Côté négatif : Si vous entrez en conflit avec un partenaire local influent, ou si vous attirez l’attention des médias ou de l’opposition politique, le cadre légal peut être mobilisé contre vous de manière opportuniste. L’Article 272 devient alors un levier de pression.

C’est la réalité des Balkans. Le droit existe, mais son application dépend souvent du contexte politique et relationnel.

Pourquoi cette distinction entre intentionnel et négligent ?

Philosophiquement, c’est intéressant. Le législateur monténégrin distingue clairement l’abus intentionnel (punissable pour tous, y compris le propriétaire unique) et la négligence (non punissable pour les propriétaires majoritaires).

Cela reflète une vision pragmatique de l’entrepreneuriat. On reconnaît que gérer une entreprise implique des décisions risquées, parfois mauvaises. Tant que vous ne visez pas délibérément à nuire ou à voler, l’État ne s’en mêle pas. Mais si vous utilisez intentionnellement votre société comme un distributeur automatique personnel au détriment d’autrui, vous franchissez une ligne morale et légale.

C’est un équilibre.

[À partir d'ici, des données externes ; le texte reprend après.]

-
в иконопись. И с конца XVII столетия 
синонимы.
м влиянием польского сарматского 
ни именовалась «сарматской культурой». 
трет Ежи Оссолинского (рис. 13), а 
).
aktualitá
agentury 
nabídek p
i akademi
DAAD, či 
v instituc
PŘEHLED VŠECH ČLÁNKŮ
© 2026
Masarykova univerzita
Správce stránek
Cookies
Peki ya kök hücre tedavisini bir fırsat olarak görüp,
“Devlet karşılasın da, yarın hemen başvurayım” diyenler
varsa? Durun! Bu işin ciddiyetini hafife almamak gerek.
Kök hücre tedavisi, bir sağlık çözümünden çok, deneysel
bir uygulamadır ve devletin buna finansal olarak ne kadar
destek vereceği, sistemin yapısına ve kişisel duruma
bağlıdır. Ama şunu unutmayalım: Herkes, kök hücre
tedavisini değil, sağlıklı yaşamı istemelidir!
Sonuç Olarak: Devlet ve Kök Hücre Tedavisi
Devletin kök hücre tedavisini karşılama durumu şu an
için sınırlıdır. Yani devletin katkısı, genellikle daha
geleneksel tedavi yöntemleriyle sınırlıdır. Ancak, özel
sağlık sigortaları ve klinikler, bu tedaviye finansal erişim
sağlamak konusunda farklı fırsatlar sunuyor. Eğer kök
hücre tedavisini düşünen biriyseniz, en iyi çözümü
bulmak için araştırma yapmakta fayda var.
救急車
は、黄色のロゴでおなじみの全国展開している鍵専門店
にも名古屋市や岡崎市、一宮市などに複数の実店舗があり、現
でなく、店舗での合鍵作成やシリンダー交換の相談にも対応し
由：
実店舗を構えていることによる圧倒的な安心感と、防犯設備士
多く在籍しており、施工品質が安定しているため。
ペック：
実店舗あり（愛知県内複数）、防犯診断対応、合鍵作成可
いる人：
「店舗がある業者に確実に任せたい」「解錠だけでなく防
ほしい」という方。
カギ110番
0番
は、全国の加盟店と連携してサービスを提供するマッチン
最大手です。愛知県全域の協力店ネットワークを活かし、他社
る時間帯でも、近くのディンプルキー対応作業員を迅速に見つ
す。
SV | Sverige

Imparfait, mais cohérent.

Mon verdict personnel

Le Monténégro n’est pas un paradis réglementaire où tout est permis. Mais ce n’est pas non plus un enfer bureaucratique où chaque euro dépensé est scruté. C’est un système intermédiaire, typique d’un pays en développement qui tente de moderniser son droit commercial tout en préservant une certaine flexibilité entrepreneuriale.

L’Article 272 existe. Il est applicable. Mais dans la pratique, il est rarement utilisé contre des propriétaires uniques qui gèrent leurs affaires proprement et paient leurs impôts. Le risque réel apparaît si :

  • Vous lésez des tiers (créanciers, partenaires, employés).
  • Vous fraudez le fisc de manière flagrante.
  • Vous attirez l’attention négative (conflit, scandale, médias).

Respectez ces lignes, et vous devriez naviguer sans trop de turbulences. Ignorez-les, et le droit monténégrin peut devenir un outil redoutable contre vous.

Comme toujours dans les Balkans, ce n’est pas tant ce que dit la loi qui compte, mais comment elle est appliquée. Et cela dépend largement de vous, de votre comportement, et de votre capacité à ne pas vous faire d’ennemis.

Gardez la tête froide. Documentez tout. Payez vos impôts. Et si vous avez le moindre doute sur une transaction, consultez un avocat local spécialisé en droit des affaires. Pas un généraliste. Un expert qui connaît les subtilités du Code pénal monténégrin et la pratique réelle des tribunaux.

Parce qu’au final, c’est la différence entre dormir tranquille et recevoir une convocation du procureur.